* ABOUT THIS EXERCISE *
Copy every line of text in the listing below word for word, leaving out the pictures.

* INPUT FOR THIS TASK *

========================================================================

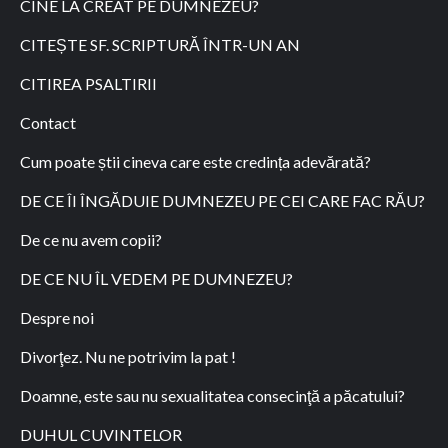
CINE LA CREAT PE DUMNEZEU?
CITEȘTE SF. SCRIPTURĂ ÎNTR-UN AN
CITIREA PSALTIRII
Contact
Cum poate știi cineva care este credința adevărată?
DE CE ÎI ÎNGĂDUIE DUMNEZEU PE CEI CARE FAC RĂU?
De ce nu avem copii?
DE CE NU ÎL VEDEM PE DUMNEZEU?
Despre noi
Divorţez. Nu ne potrivim la pat !
Doamne, este sau nu sexualitatea consecinţă a păcatului?
DUHUL CUVINTELOR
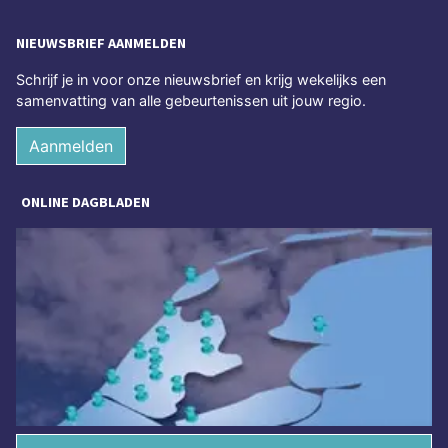
NIEUWSBRIEF AANMELDEN
Schrijf je in voor onze nieuwsbrief en krijg wekelijks een
samenvatting van alle gebeurtenissen uit jouw regio.
Aanmelden
ONLINE DAGBLADEN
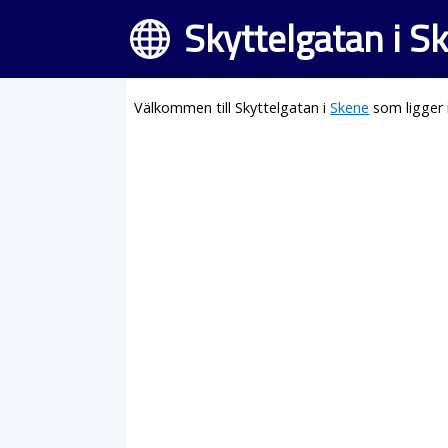
Skyttelgatan i S
Välkommen till Skyttelgatan i
Skene
som ligger 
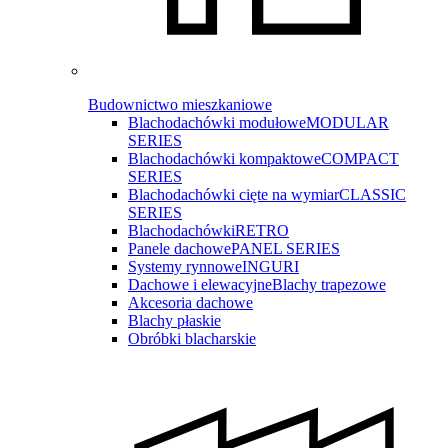
Budownictwo mieszkaniowe
Blachodachówki modułowe
MODULAR
SERIES
Blachodachówki kompaktowe
COMPACT
SERIES
Blachodachówki cięte na wymiar
CLASSIC
SERIES
Blachodachówki
RETRO
Panele dachowe
PANEL SERIES
Systemy rynnowe
INGURI
Dachowe i elewacyjne
Blachy trapezowe
Akcesoria dachowe
Blachy płaskie
Obróbki blacharskie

========================================================================

* RESULT OF THE EXERCISE *
CINE LA CREAT PE DUMNEZEU?
CITEȘTE SF. SCRIPTURĂ ÎNTR-UN AN
CITIREA PSALTIRII
Contact
Cum poate știi cineva care este credința adevărată?
DE CE ÎI ÎNGĂDUIE DUMNEZEU PE CEI CARE FAC RĂU?
De ce nu avem copii?
DE CE NU ÎL VEDEM PE DUMNEZEU?
Despre noi
Divorţez. Nu ne potrivim la pat !
Doamne, este sau nu sexualitatea consecinţă a păcatului?
DUHUL CUVINTELOR
NIEUWSBRIEF AANMELDEN
Schrijf je in voor onze nieuwsbrief en krijg wekelijks een
samenvatting van alle gebeurtenissen uit jouw regio.
Aanmelden
ONLINE DAGBLADEN
Skyttelgatan i S
Välkommen till Skyttelgatan i
Skene
som ligger 
Budownictwo mieszkaniowe
Blachodachówki modułowe
MODULAR
SERIES
Blachodachówki kompaktowe
COMPACT
SERIES
Blachodachówki cięte na wymiar
CLASSIC
SERIES
Blachodachówki
RETRO
Panele dachowe
PANEL SERIES
Systemy rynnowe
INGURI
Dachowe i elewacyjne
Blachy trapezowe
Akcesoria dachowe
Blachy płaskie
Obróbki blacharskie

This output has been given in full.